With the above processing, in a disk cache device operating in write-back mode, when a magnetic disk device is shared and controlled, one system or both systems can be restored after power is cut off while leaving data in the buffer. It is possible to guarantee the validity of the data in the buffer even if the data is Note that the present invention is not limited to the above embodiments, and various modifications can be made based on the spirit of the present invention.
They are not excluded from the scope of the present invention.

[0021]

As described above in detail, according to the present invention, when a magnetic disk device is sharedly controlled by a disk cache device operating in write-back mode, even if the power of the disk cache device is turned off, Since the data in the buffer and the state of the buffer are maintained, and the state of the opposing disk cache device can always be detected, the validity of the data can be guaranteed.

[Brief explanation of the drawing]

FIG. 1 is a block diagram showing the basic configuration of a shared control method for a disk cache device according to an embodiment of the present invention.

FIG. 2 is a block diagram showing a sharing control method for a disk cache device in an embodiment of the present invention.

FIG. 3 is a flowchart showing a first process when the power is turned off in the embodiment of the present invention.

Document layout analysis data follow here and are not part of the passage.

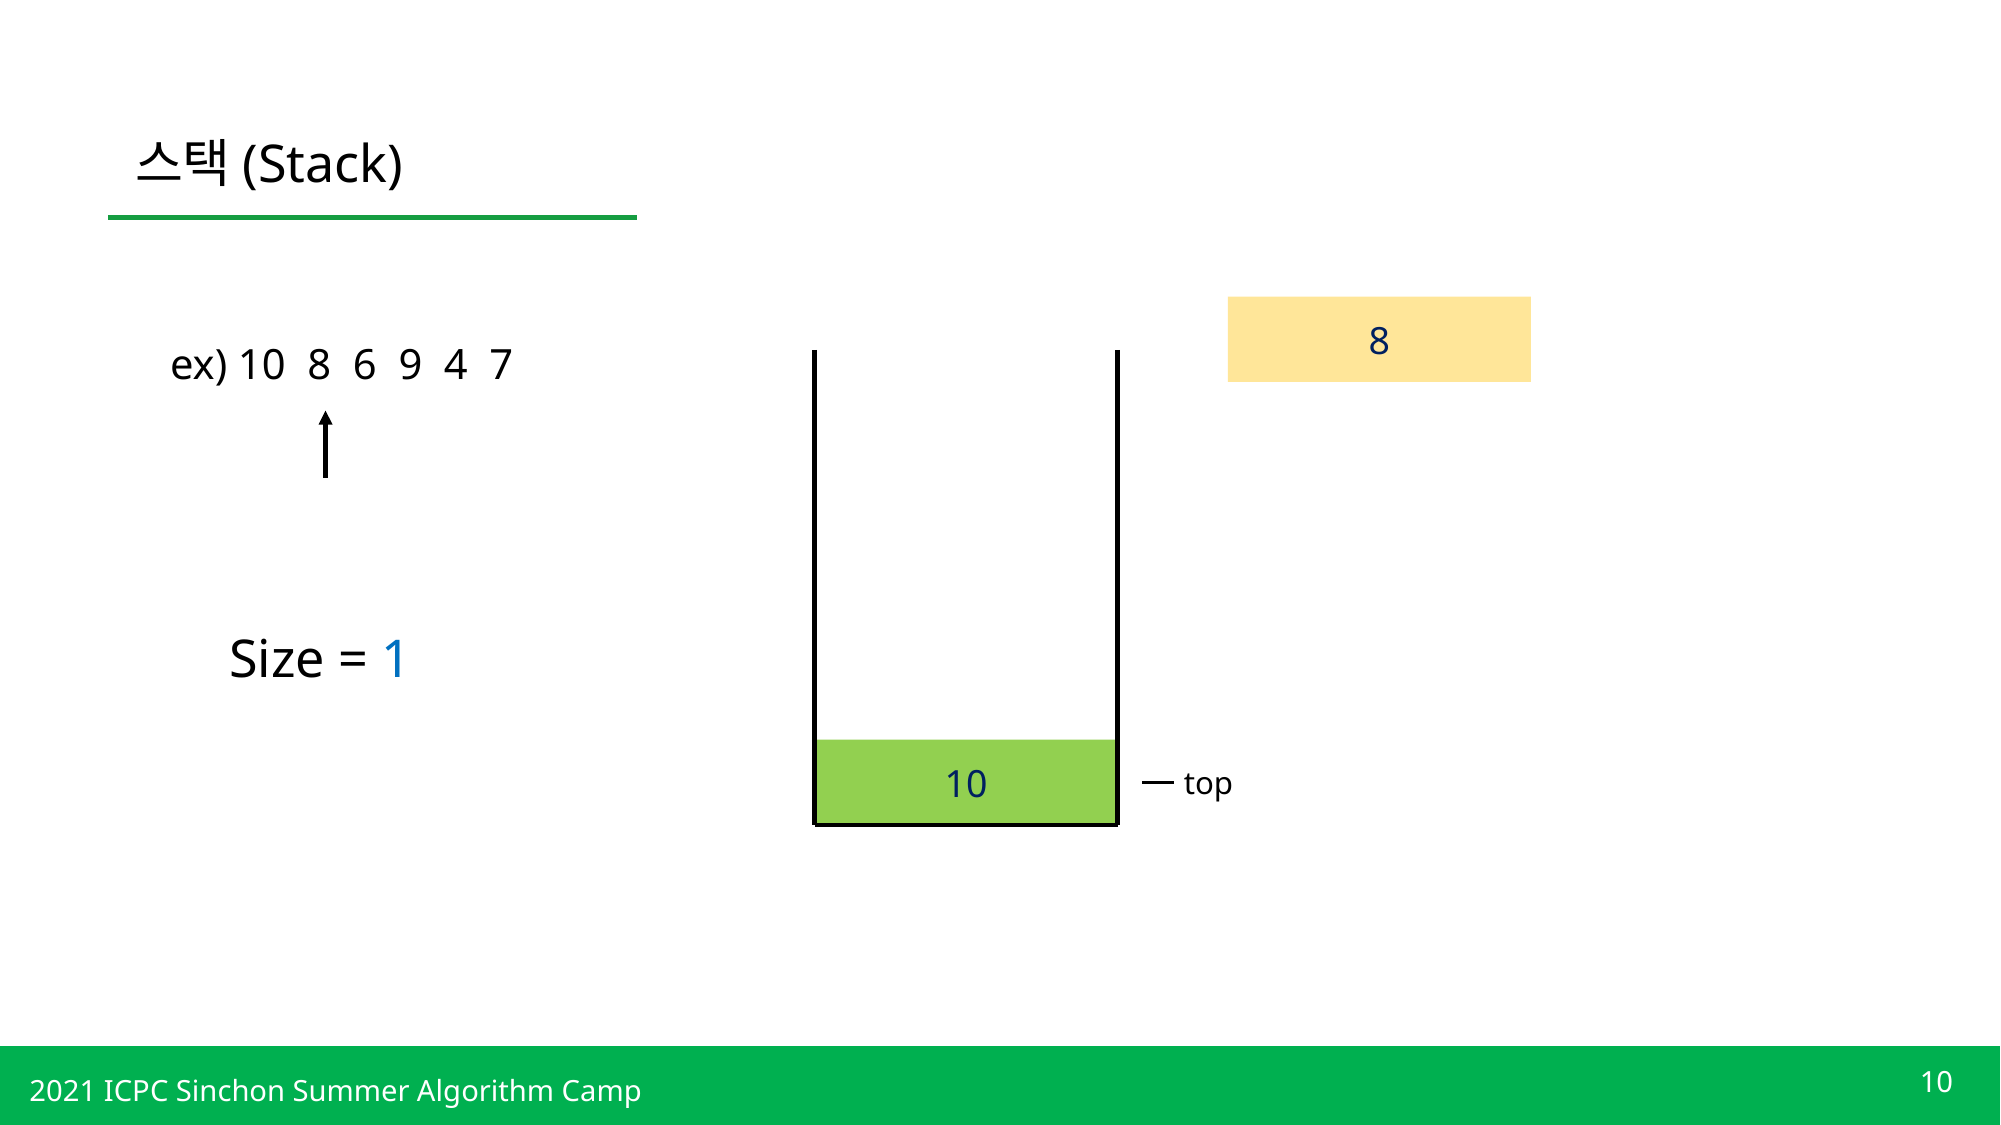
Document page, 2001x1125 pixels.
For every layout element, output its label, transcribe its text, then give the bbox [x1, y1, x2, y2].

text_box Size = 1 [214, 617, 447, 695]
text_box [814, 349, 1118, 825]
slide_number 10 [1817, 1053, 1969, 1114]
text_box [0, 1046, 2000, 1125]
text_box 8 [1227, 296, 1532, 383]
text_box ex) 10 8 6 9 4 7 [155, 330, 739, 395]
text_box 스택(Stack) [120, 123, 649, 201]
text_box 2021 ICPC Sinchon Summer Algorithm Camp [14, 1064, 880, 1115]
text_box top [1168, 755, 1280, 808]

FIG. 4 is a flowchart showing a second process when the power is turned off in the embodiment of the present invention.

FIG. 5 is a flowchart showing processing at the time of power restoration in the embodiment of the present invention.

FIG. 6 is a block diagram showing a sharing control method of a conventional disk cache device.

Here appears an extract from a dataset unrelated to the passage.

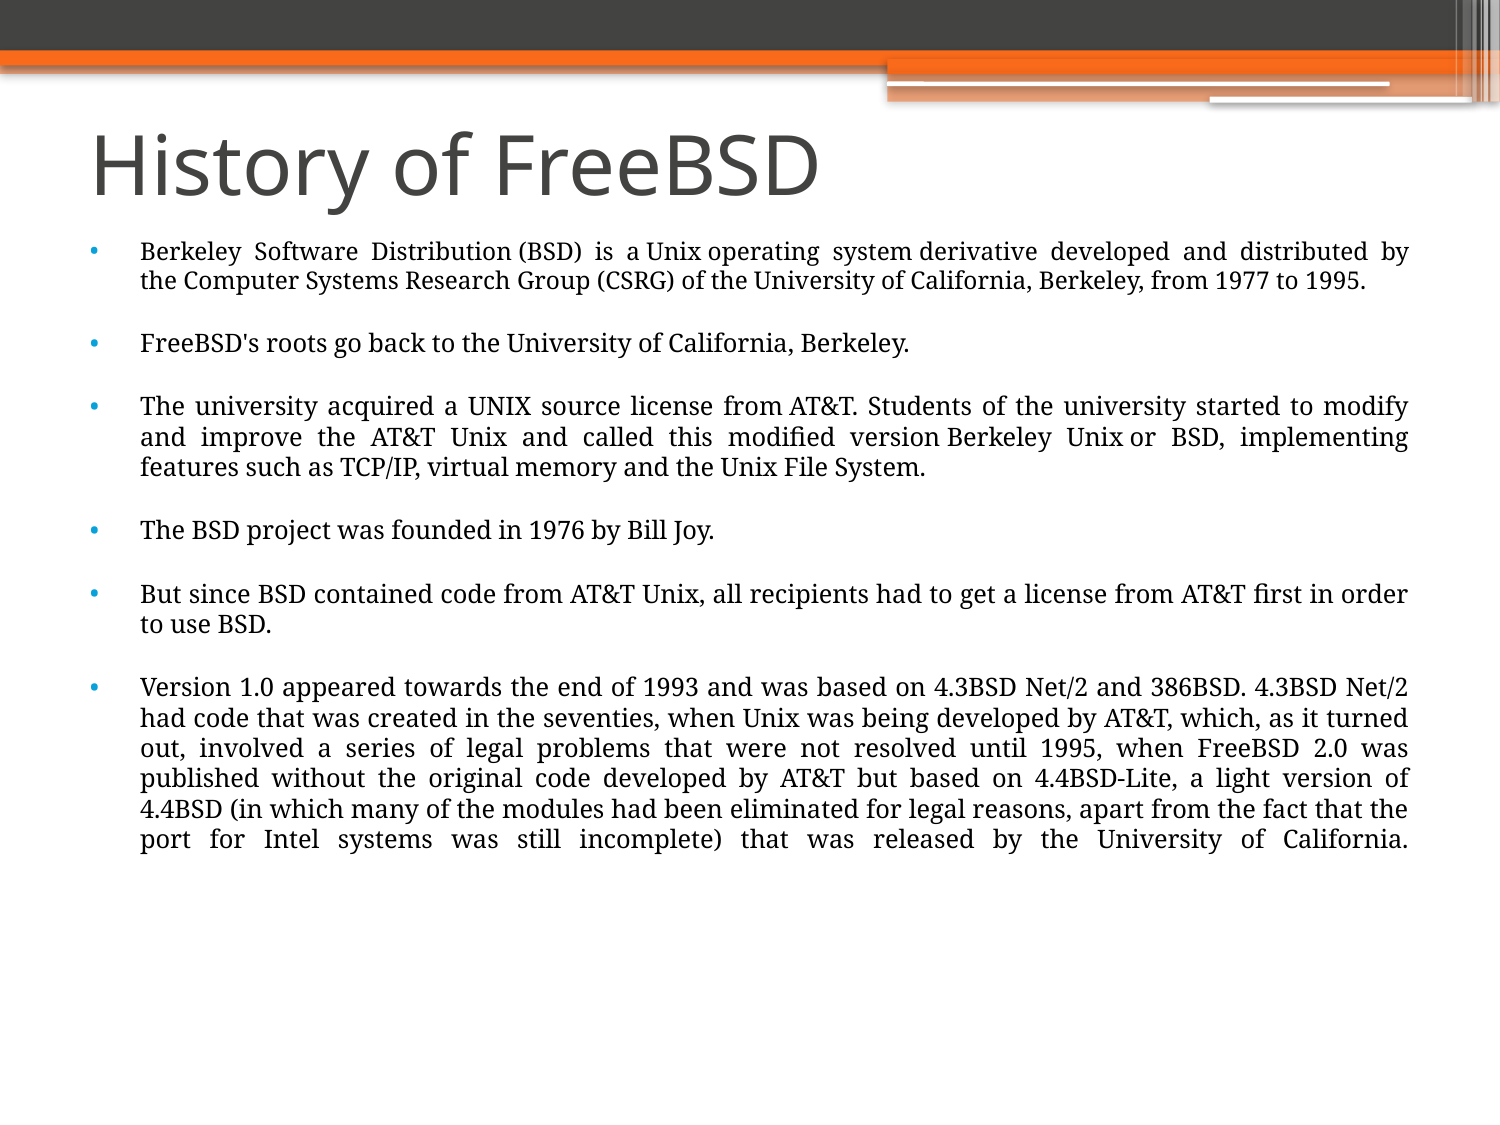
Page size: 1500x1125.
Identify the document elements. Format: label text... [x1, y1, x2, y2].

list Berkeley Software Distribution (BSD) is a Unix operating system derivative developed and distributed by the Computer Systems Research Group (CSRG) of the University of California, Berkeley, from 1977 to 1995. FreeBSD's roots go back to the University of California, Berkeley. The university acquired a UNIX source license from AT&T. Students of the university started to modify and improve the AT&T Unix and called this modified version Berkeley Unix or BSD, implementing features such as TCP/IP, virtual memory and the Unix File System. The BSD project was founded in 1976 by Bill Joy. But since BSD contained code from AT&T Unix, all recipients had to get a license from AT&T first in order to use BSD. Version 1.0 appeared towards the end of 1993 and was based on 4.3BSD Net/2 and 386BSD. 4.3BSD Net/2 had code that was created in the seventies, when Unix was being developed by AT&T, which, as it turned out, involved a series of legal problems that were not resolved until 1995, when FreeBSD 2.0 was published without the original code developed by AT&T but based on 4.4BSD-Lite, a light version of 4.4BSD (in which many of the modules had been eliminated for legal reasons, apart from the fact that the port for Intel systems was still incomplete) that was released by the University of California. [75, 228, 1425, 1050]
title History of FreeBSD [75, 75, 1425, 228]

FIG. 7 is an explanatory diagram of a first write operation in a shared control method of a conventional disk cache device.

FIG. 8 is a diagram illustrating a second write operation in a conventional disk cache device sharing control method.

FIG. 9 is an explanatory diagram of a state at the time of power recovery in a conventional shared control method of a disk cache device.

[Explanation of symbols]

1a, 1e CPU 1b, 1f Main storage device 1c, 1g System bus 1d, 1h Disk cache device 1i
Dedicated interface 1j
disk interface 1k
Magnetic disk devices 2a, 2m Disk cache devices 2b, 2n Disk cache device control units 2c, 2o Disk cache memory 2d
, 2p Buffers 2e, 2q Backup means 2f, 2r Buffer flag generation circuits 2g, 2s
Flash flag generation circuit 2h, 2t
Relay 2i, 2u POWER ON READY
Detection means 2j, 2v Buffer flag detection means 2
k, 2w Flash flag detection means 2l, 2x
Relay detection means

Claims (2)

[Claims] 1. A shared control method for a disk cache device in which a magnetic disk device is shared and controlled by two systems of information processing devices each having a disk cache device, comprising:
The disk cache devices of both systems include (a) a buffer that is an area for storing unwritten data in the magnetic disk device; (b) backup means for the buffer;
(c) means for generating a buffer flag indicating the presence or absence of data in the buffer; and (d) POWER ON.
means for generating a relay that stores the contents of the buffer flag when the READY signal level changes from '1' to '0'; and (e) detecting the POWER ON READY signals of the own system and opposite system disk cache devices. (f) means for detecting a buffer flag of the opposing disk cache device; (g) means for detecting a relay of the opposing disk cache device;
(h) A dedicated interface between the disk cache devices of both systems, a write-back mode is set, and the POWER O of the disk cache devices of both systems is provided.
A shared control method for a disk cache device, characterized in that it operates in a write-back mode only when the NREADY signal level is '1', and operates in a write-through mode otherwise. 2. The method is characterized by comprising means for generating a flush flag indicating that all data in the buffer is being saved to the magnetic disk device, and means for detecting the flush flag of the opposing disk cache device. 2. A shared control method for a disk cache device according to claim 1.